Plain-text document sources
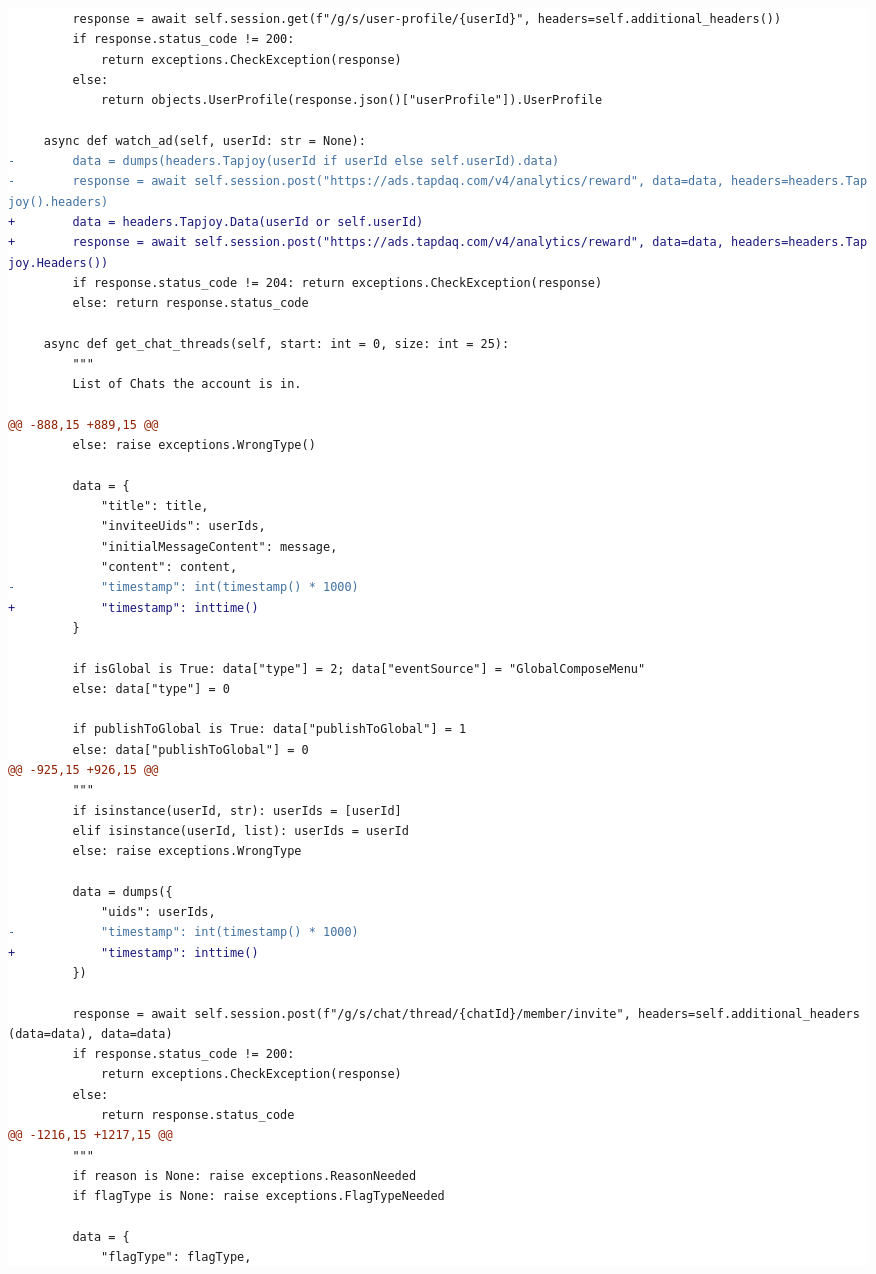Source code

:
 ```diff
         response = await self.session.get(f"/g/s/user-profile/{userId}", headers=self.additional_headers())
         if response.status_code != 200: 
             return exceptions.CheckException(response)
         else:
             return objects.UserProfile(response.json()["userProfile"]).UserProfile
 
     async def watch_ad(self, userId: str = None):
-        data = dumps(headers.Tapjoy(userId if userId else self.userId).data) 
-        response = await self.session.post("https://ads.tapdaq.com/v4/analytics/reward", data=data, headers=headers.Tapjoy().headers)
+        data = headers.Tapjoy.Data(userId or self.userId)
+        response = await self.session.post("https://ads.tapdaq.com/v4/analytics/reward", data=data, headers=headers.Tapjoy.Headers())
         if response.status_code != 204: return exceptions.CheckException(response)
         else: return response.status_code
 
     async def get_chat_threads(self, start: int = 0, size: int = 25):
         """
         List of Chats the account is in.
 
@@ -888,15 +889,15 @@
         else: raise exceptions.WrongType()
 
         data = {
             "title": title,
             "inviteeUids": userIds,
             "initialMessageContent": message,
             "content": content,
-            "timestamp": int(timestamp() * 1000)
+            "timestamp": inttime()
         }
 
         if isGlobal is True: data["type"] = 2; data["eventSource"] = "GlobalComposeMenu"
         else: data["type"] = 0
 
         if publishToGlobal is True: data["publishToGlobal"] = 1
         else: data["publishToGlobal"] = 0
@@ -925,15 +926,15 @@
         """
         if isinstance(userId, str): userIds = [userId]
         elif isinstance(userId, list): userIds = userId
         else: raise exceptions.WrongType
 
         data = dumps({
             "uids": userIds,
-            "timestamp": int(timestamp() * 1000)
+            "timestamp": inttime()
         })
 
         response = await self.session.post(f"/g/s/chat/thread/{chatId}/member/invite", headers=self.additional_headers(data=data), data=data)
         if response.status_code != 200: 
             return exceptions.CheckException(response)
         else:
             return response.status_code
@@ -1216,15 +1217,15 @@
         """
         if reason is None: raise exceptions.ReasonNeeded
         if flagType is None: raise exceptions.FlagTypeNeeded
 
         data = {
             "flagType": flagType,
```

[Exercise goal] Show every line of the entries above where the word "else" occurs.

[Reply]
         else:
-        data = dumps(headers.Tapjoy(userId if userId else self.userId).data) 
         else: return response.status_code
         else: raise exceptions.WrongType()
         else: data["type"] = 0
         else: data["publishToGlobal"] = 0
         else: raise exceptions.WrongType
         else:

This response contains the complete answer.